In addition to the normal ego-resistance to anything new or different, therefore, there is a huge commercial vested interest in maintaining the old model. With probably most research in the world now funded by the private sector, this compromises the very integrity of science.

It has recently come to light that Monsanto, for example, has a special department whose sole function is to discredit science and scientists that challenge their GMO products and roundup, their herbicide directly related to GMO seeds. In addition, they have a huge propaganda machine aimed at inculcating the belief that what to them is the source of their profit is actually beneficial and even critical for the welfare of humanity. It never ceases to amaze me how people who vehemently ridicule religious people for their beliefs often gobble up the propaganda of the large corporations as the absolute truth!

Large corporations have truly become machines. They act like bulldozers that simply destroy everything in front of them – forests, soil, human communities and the like without any sense of responsibility. Human beings within the corporations can simply deny responsibility by claiming that they have to follow the dictates of the company.

Yet it is human beings who protest against the massive global agreements that completely ignore the welfare of humanity, the TPP being the latest. More and more human beings can't live with the inhumanity of the corporations they work for and leave.

It is also human beings who protest against statues that symbolize oppression and dictatorship. We may not agree with the way they do so but, instead of judging them, would it not be wise to actually listen to them?

At no time in human history has there been such a desperate search for a deeper meaning in life – a meaning which most of us at some level know is there, even though we may not actually be able to verbalize it. Who of us do not want peace, joy and happiness?

Now here's the paradox. “Your task is not to seek for love, but merely to seek and find all the barriers within yourself that you have built against it,” said the Sufi poet Rumi many years ago, as do many other 'spiritual' writings.

We arelove. The only reason why love seems so rare is that it is hidden by our fearful ego. In the group process that people such as Rogers, Scott-Peck and Yalom have described, and which I have seen manifested time and time again, a group only reaches cohesion and consensus – love – once the suppressed and denied negativity has been exposed. In many groups that I facilitated, when all seemed lost in chaos, I have thought, “It has always worked so far, but this time it's not going to work!” And every time it worked again.

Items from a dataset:
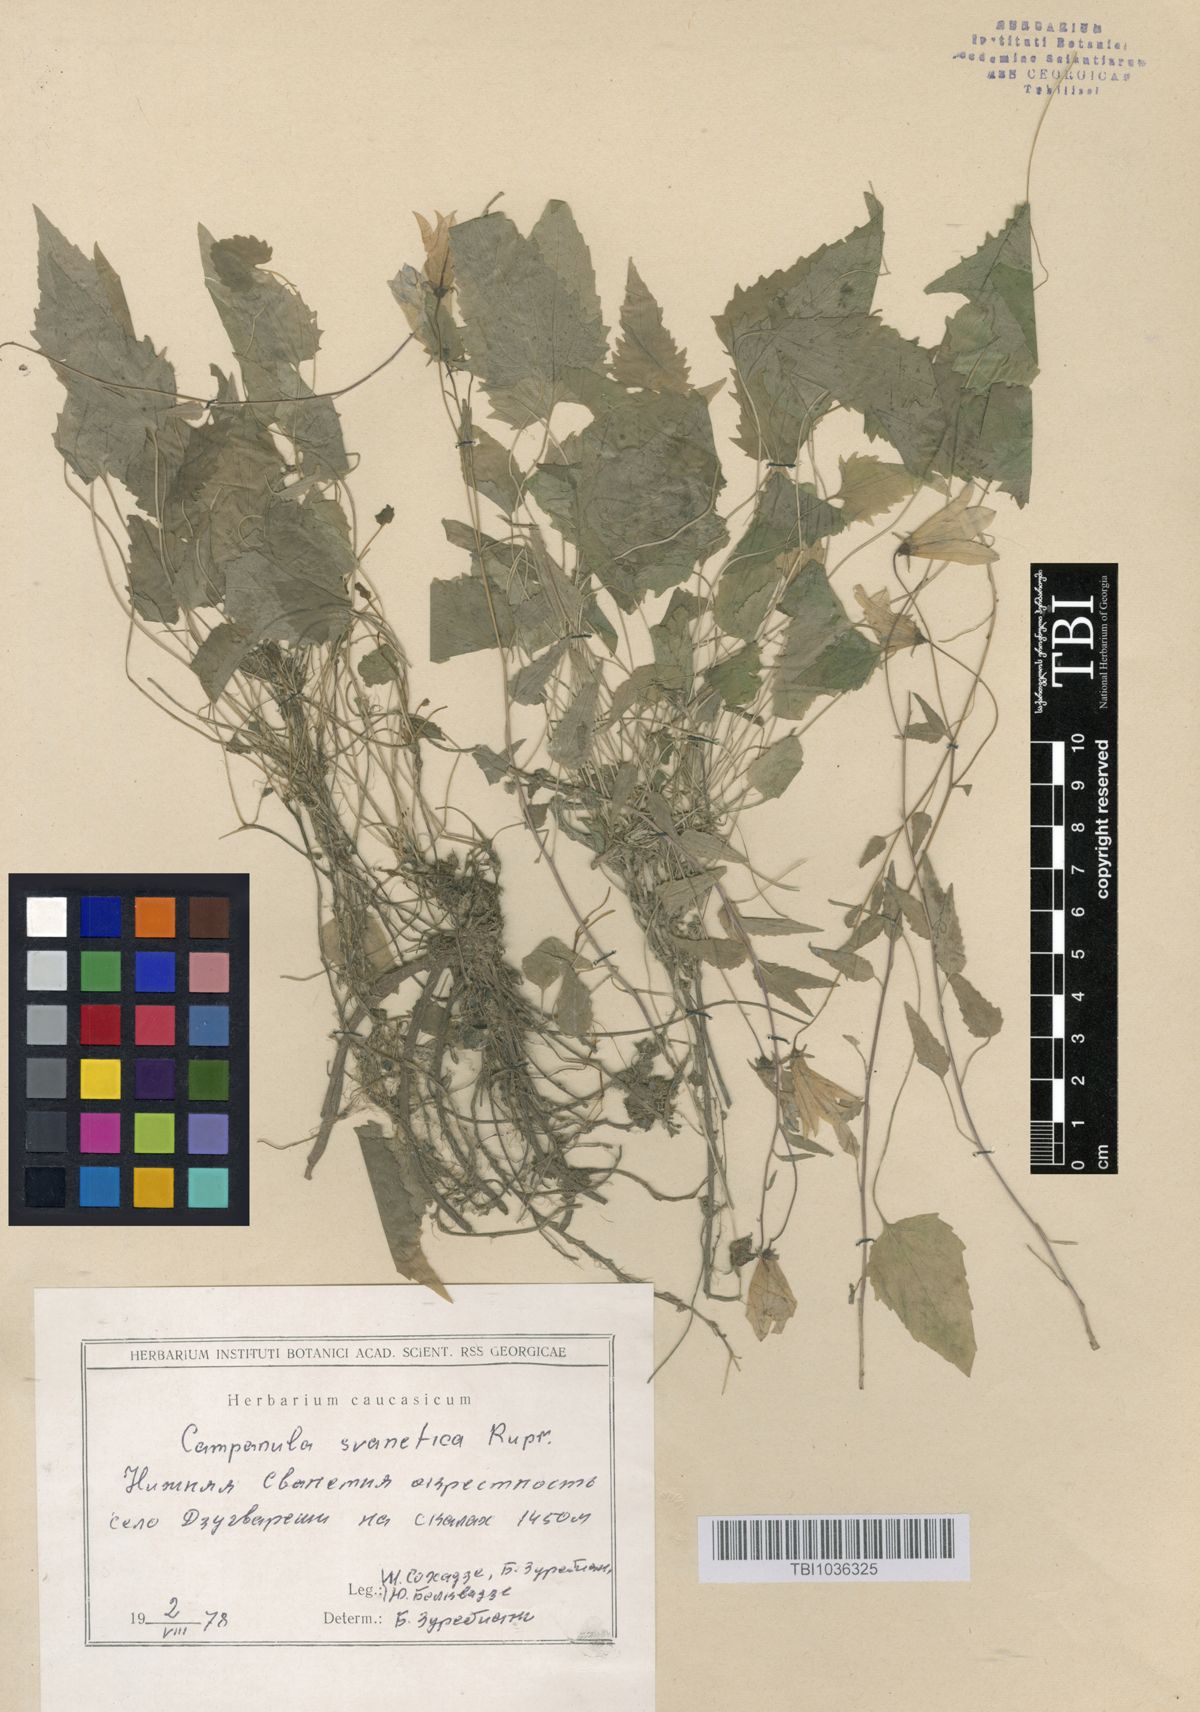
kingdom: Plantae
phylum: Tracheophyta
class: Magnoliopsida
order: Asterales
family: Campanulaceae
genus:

▶ _Exercise set_:
[1] In the essay on corporate power and the search for love, which Sufi poet is quoted?
[2] List every person the essay on corporate power and love mentions by name.
[3] Carry on the essay on corporate power and love from its last sentence.

▶ _Expected results_:
[1] Rumi

[2] Rumi, Rogers, Scott-Peck, Yalom

[3]
In a recent article, A Rainbow Nation in Pieces, Max du Preez asked the question: “Is it a good or a bad thing to stir the racial pot in South Africa?

The 'rainbow nation' was an idea; not a reality. 'Civilization' was an idea; not a reality. Western civilization was built on pretense and denial: pretense of the 'good' and denial of the 'evil'. Such pretense inhibited authenticity. When individual human beings then do venture to be authentic, it often emerges at first as 'negativity'.

Within us as individuals as much as within groups or nations, we will not find the love that we are without change and disruption of that which is not love – the ego. It will almost inevitably initially emerge as chaos and negativity. What matters is how we deal with the chaos and negativity.

Mental masturbation has no effect, other than further polarization. What we need now, I believe, is not further 'debates' on who is right and who is wrong, but a deep listening to each other – and to ourselves – as human beings. When we allow the 'negativity' while deeply listening to the love that desperately wants to emerge behind that, we could change the world.

I find it significant that the 'poo protests' happened at an institution that has a strong British colonial origin and is deeply entrenched in the very reductionist model that gave rise to such colonialism. Perhaps what is at stake is not a mere 'political' protest, but a desperate call for a more human approach to life?